SUMMARY Every week I must manually clean out thousands of konsole-*.history temporary files from /tmp totaling hundreds of megabytes. STEPS TO REPRODUCE 1. Use konsole for some days or weeks. OBSERVED RESULT Low disk space on drive, sometimes causing complete failure to boot system. Must manually clean them out from /tmp, sometimes from another distro before even being able to boot. Average user has no clue what is going on behind their back, and why the system won't boot. EXPECTED RESULT There should be no history files hanging around when konsole is not running. SOFTWARE/OS VERSIONS OpenSUSE Tumbleweed. ADDITIONAL INFORMATION Please make konsole clean up after itself when it closes. Even better: When konsole starts, please check if stale history file are hanging around and delete them before continuing. (Can you see the bizarre irony that these are supposed to be 'temporary' files but they hang around forever?) Thank you.
By any chance is Konsole crashing at some point? Or is your system crashes or quitting the desktop? Otherwise, Konsole should remove those upon a clean quit. I don't think Konsole can clean out those files upon startup since another Konsole could be running. Also what version are you running?
Create + open + unlink should fix any possible problem with leftover files. From man 2 unlink: unlink() deletes a name from the filesystem. If that name was the last link to a file and no processes have the file open, the file is deleted and the space it was using is made available for reuse. If the name was the last link to a file but any processes still have the file open, the file will remain in existence until the last file descriptor referring to it is closed.
Thank you for the response. Konsole (ver 19.08.1) does not crash, nor the system. The only thing I can think of that might be unusual is that I leave Konsole open when I shut down, ie. I leave Konsole open all the time so that it is opened upon reboot. I will try some experiments to see if that might be the problem, maybe Konsole is not being given enough time to clean up as the system shuts down. Until recently Konsole was indeed frequently crashing upon shutdown. That appears to have been fixed here in openSuse Tumbleweed. But the temp files still seem to be appearing and left around despite cleaning.
Verified: Konsole cleans up after itself if I manually close it. But Konsole does not clean up if left open and reboot. I began with a clean plate and started Konsole and verified it cleans up if I close it. But if I leave Konsole open and reboot, the temp files are still there. Each time I reboot, a whole new set of Konsole temp files appears. After several reboots, I now have dozens of files. Hope I'm not 'barking up the wrong tree'. Maybe a system problem? (Seems that's taking reboot 'restoration' to an extreme. Is normal?) I have several apps open but none seem to use temp files. I will try to find another app which uses temp files and verify. Any suggestions or ideas of cause? Thanks.

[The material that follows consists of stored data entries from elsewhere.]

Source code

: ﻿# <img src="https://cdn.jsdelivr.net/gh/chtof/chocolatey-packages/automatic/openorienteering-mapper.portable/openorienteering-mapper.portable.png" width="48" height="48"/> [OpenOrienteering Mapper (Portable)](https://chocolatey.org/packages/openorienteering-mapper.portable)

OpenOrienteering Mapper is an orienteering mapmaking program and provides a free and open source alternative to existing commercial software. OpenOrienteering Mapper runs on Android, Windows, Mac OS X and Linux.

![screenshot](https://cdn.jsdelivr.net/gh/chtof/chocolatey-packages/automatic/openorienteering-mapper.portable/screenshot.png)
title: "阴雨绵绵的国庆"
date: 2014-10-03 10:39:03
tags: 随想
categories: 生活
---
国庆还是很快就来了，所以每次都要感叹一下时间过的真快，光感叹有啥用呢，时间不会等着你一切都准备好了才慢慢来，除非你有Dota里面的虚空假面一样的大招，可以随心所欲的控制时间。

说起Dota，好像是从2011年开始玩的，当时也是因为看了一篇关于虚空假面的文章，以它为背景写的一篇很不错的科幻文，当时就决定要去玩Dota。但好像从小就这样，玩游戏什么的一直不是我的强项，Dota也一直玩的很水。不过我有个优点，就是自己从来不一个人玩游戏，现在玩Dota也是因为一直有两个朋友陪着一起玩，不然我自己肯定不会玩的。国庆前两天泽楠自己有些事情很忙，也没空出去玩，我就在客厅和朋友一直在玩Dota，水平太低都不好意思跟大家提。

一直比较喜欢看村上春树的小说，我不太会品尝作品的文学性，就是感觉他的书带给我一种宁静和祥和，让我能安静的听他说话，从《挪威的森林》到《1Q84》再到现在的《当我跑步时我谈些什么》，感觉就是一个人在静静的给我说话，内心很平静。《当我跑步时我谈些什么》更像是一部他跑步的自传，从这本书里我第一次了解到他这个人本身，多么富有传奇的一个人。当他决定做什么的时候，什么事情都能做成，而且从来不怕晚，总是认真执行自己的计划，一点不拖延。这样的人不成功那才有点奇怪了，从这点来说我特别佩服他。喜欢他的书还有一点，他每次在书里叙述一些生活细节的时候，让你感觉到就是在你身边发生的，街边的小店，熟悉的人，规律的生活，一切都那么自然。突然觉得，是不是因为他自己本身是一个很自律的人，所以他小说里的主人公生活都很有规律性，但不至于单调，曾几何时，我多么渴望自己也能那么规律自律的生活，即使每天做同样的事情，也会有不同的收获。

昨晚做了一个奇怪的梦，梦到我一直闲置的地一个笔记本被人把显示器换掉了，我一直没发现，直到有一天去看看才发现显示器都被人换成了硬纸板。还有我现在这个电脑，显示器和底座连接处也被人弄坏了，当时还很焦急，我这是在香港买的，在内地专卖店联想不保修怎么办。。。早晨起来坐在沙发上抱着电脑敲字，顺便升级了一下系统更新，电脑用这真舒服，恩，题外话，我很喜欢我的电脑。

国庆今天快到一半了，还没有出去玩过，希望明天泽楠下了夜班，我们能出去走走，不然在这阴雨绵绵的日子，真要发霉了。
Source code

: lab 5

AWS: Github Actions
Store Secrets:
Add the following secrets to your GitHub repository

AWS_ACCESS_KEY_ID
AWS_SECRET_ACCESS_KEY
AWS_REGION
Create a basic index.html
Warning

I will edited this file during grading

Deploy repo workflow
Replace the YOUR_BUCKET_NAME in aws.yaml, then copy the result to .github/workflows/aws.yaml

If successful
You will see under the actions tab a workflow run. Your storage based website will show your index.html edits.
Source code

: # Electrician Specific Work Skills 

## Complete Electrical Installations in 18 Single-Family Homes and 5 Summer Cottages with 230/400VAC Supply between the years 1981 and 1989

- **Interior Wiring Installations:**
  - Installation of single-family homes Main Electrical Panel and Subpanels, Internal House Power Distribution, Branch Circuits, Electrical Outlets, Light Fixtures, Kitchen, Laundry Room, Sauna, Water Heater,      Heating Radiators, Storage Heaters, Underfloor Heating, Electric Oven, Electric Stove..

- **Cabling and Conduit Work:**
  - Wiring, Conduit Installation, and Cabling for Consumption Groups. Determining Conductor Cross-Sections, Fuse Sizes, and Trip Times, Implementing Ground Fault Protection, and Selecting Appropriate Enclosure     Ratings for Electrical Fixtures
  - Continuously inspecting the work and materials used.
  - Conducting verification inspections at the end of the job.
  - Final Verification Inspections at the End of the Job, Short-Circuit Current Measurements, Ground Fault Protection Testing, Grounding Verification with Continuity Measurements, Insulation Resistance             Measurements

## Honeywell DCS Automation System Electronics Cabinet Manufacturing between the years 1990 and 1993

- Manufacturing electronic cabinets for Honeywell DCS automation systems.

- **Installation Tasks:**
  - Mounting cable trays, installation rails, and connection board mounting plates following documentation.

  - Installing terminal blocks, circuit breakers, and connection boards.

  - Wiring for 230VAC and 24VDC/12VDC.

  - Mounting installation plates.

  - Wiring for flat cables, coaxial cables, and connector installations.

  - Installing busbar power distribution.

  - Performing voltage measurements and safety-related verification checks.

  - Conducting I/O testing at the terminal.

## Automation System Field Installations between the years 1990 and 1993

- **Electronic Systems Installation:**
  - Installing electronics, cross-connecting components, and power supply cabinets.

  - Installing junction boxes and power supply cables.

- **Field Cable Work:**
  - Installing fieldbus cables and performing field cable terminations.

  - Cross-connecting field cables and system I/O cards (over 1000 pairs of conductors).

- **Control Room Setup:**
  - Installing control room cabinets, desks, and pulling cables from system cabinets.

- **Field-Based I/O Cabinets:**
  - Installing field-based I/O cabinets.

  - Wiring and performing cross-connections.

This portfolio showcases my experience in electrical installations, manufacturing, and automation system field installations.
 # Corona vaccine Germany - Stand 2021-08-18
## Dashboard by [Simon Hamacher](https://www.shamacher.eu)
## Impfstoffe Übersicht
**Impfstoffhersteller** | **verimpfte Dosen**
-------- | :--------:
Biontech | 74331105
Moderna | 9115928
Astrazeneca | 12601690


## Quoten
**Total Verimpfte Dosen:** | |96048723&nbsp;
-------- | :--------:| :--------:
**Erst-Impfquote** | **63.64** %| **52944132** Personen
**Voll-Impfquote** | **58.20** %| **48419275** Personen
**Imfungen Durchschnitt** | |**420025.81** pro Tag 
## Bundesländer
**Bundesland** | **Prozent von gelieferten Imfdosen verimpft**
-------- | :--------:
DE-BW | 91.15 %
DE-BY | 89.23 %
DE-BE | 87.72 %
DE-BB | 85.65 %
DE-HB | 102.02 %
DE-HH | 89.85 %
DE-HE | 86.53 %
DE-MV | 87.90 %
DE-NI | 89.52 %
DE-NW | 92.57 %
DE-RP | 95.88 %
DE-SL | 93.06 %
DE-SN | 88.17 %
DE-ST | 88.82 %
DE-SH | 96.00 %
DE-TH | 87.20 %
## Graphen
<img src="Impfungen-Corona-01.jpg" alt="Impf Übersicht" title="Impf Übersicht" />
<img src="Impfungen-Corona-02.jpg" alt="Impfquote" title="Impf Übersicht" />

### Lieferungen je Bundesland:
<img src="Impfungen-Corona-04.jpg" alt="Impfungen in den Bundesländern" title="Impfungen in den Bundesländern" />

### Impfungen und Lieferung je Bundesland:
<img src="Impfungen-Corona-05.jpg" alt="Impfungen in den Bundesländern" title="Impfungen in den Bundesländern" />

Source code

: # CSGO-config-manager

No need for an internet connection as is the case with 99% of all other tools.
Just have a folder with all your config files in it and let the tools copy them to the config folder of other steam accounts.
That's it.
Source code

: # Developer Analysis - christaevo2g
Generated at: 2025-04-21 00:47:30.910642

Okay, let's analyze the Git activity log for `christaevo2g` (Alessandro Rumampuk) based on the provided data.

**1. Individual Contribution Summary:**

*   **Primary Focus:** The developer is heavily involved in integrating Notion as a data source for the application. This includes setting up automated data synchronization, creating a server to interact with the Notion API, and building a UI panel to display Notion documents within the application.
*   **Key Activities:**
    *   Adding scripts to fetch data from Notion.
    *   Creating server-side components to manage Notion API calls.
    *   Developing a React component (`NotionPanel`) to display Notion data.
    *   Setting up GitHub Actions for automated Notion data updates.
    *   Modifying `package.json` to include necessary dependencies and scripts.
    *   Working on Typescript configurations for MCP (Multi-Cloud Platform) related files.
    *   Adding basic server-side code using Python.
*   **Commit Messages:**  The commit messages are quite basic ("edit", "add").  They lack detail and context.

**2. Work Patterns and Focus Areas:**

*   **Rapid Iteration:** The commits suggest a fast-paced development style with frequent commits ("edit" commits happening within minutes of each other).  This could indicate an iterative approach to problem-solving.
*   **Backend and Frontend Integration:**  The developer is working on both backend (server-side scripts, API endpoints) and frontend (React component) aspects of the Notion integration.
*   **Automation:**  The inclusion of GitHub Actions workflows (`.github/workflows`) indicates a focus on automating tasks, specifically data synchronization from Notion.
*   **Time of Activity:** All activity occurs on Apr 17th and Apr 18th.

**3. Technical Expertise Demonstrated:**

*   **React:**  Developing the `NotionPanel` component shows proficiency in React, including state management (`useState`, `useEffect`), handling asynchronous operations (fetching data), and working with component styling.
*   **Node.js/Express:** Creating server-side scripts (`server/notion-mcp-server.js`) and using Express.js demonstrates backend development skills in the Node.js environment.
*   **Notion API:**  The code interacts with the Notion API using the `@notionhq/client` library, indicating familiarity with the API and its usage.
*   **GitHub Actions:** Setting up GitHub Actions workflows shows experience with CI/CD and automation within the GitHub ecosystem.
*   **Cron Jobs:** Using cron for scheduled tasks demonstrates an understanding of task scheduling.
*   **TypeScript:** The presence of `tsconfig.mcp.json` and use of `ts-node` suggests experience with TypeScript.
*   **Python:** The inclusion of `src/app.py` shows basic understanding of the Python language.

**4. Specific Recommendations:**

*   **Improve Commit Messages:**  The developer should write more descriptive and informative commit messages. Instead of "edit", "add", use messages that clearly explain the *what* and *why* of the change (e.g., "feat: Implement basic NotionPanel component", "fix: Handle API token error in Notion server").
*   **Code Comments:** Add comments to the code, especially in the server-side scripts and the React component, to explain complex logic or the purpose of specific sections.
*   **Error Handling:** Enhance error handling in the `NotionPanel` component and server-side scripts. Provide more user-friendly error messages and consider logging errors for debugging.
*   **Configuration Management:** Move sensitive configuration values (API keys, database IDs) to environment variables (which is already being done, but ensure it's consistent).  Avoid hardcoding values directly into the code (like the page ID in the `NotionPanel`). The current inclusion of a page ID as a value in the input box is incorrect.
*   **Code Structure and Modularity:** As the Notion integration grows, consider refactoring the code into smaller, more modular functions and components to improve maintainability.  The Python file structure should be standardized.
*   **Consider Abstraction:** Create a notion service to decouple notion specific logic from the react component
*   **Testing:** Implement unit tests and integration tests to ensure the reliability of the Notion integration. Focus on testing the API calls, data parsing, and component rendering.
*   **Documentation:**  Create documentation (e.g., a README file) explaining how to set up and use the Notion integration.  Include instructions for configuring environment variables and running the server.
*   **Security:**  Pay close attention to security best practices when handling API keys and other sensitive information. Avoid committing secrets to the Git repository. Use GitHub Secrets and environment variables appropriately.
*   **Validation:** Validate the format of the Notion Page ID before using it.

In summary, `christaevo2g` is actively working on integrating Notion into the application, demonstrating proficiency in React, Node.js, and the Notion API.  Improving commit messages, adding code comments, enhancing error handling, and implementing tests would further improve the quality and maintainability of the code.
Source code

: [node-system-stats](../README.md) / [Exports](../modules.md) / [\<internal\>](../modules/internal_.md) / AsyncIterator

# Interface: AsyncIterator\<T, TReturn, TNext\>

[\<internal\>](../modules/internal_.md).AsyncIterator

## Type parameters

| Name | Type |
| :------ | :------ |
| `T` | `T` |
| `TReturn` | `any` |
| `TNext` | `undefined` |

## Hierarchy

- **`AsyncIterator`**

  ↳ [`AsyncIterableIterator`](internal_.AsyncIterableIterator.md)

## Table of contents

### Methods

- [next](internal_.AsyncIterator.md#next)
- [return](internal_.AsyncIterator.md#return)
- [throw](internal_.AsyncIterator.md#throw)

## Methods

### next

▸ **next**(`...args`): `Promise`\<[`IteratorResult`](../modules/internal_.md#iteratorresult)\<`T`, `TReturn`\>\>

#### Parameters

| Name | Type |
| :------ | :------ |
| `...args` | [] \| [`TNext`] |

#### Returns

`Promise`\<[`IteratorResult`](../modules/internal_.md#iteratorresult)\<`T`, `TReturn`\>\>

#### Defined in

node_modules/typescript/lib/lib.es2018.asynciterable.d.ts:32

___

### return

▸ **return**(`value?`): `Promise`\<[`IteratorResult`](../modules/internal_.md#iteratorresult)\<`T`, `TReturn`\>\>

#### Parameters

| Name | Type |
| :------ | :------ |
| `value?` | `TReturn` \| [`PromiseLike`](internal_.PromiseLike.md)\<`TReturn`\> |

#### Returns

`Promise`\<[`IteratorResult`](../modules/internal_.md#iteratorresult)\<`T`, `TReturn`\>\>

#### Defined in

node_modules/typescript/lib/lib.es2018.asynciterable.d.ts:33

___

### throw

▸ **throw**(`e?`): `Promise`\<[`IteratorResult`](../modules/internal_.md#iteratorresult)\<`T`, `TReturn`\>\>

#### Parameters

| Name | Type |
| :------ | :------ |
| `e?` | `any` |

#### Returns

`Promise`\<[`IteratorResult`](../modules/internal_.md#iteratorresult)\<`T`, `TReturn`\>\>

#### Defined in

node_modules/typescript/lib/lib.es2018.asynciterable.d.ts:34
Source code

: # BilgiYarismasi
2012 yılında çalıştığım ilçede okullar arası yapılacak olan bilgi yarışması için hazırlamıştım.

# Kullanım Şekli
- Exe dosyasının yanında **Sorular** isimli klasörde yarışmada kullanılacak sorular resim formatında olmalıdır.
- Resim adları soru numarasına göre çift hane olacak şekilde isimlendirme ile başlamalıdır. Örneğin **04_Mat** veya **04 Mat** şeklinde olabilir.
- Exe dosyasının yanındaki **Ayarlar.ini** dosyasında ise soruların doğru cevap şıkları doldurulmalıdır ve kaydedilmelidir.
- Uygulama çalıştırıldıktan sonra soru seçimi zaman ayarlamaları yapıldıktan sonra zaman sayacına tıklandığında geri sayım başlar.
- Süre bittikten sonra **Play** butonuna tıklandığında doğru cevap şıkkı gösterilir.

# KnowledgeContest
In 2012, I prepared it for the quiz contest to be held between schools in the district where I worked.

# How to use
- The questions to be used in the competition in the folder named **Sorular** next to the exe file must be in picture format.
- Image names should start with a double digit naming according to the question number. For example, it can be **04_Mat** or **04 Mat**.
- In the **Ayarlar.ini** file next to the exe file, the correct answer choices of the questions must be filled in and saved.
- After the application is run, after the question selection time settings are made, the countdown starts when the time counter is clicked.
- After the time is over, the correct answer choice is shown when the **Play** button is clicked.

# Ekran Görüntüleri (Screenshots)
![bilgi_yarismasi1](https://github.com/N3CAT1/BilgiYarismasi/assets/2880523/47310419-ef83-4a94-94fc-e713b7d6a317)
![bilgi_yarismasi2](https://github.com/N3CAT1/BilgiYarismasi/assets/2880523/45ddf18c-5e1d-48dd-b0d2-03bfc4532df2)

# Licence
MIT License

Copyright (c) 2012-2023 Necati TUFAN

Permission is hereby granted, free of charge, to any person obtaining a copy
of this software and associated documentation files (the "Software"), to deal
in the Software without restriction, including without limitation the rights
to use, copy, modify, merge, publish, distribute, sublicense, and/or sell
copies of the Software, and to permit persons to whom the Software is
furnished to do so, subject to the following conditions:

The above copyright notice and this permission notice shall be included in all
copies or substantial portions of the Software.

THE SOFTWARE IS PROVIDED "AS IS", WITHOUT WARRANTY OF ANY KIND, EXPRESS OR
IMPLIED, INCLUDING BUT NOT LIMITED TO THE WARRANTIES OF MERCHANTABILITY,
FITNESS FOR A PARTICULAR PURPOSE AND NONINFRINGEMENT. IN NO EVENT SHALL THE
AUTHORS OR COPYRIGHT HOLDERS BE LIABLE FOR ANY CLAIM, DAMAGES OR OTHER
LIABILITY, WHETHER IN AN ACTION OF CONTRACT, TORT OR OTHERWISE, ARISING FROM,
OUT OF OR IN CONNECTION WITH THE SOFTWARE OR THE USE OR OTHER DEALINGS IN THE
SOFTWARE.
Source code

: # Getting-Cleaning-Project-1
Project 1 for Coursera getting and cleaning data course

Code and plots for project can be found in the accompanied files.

I almost forgot, KDevelop is another app that populates the /tmp folder. KDevelop does not leave anything there upon reboot, and cleans up despite being a 600lb gorilla having a big project open and many huge temp files. Something wrong in Konsole? Konsole was for a long time crashing upon reboot until recently. Maybe some bugs still being worked out. This is openSuse Tumbleweed after all, where things update daily... I'm ready to quickly test anything you might want to try, as soon as it comes down the pipeline. Thanks.
Reverting this should help: https://invent.kde.org/kde/konsole/commit/660559600f1663e4538611870d1fcde418e55704 This code creates named file, which must be removed by working program. Unnamed files are removed by kernel automatically. Access to unnamed files (under linux) is provided through /proc/XXX/fd/: lrwx------ 1 mglb mglb 64 Oct 9 00:58 17 -> '/tmp/#6060213 (deleted)' lrwx------ 1 mglb mglb 64 Oct 9 00:58 18 -> '/tmp/#6060214 (deleted)' lrwx------ 1 mglb mglb 64 Oct 9 00:58 19 -> '/tmp/#6060215 (deleted)' I'll test it tomorrow.
Thanks for the tip. I did not know that about QTemporayFile. It does not appear to specifically mention that in the docs. I began using that class in our app recently. I read a topic somewhere "How long do temporary files made with mktemp last?" with posts explaining in detail and mentioned checking 'TMPTIME', or /etc/cron.daily/tmpwatch. Both don't seem to exist here.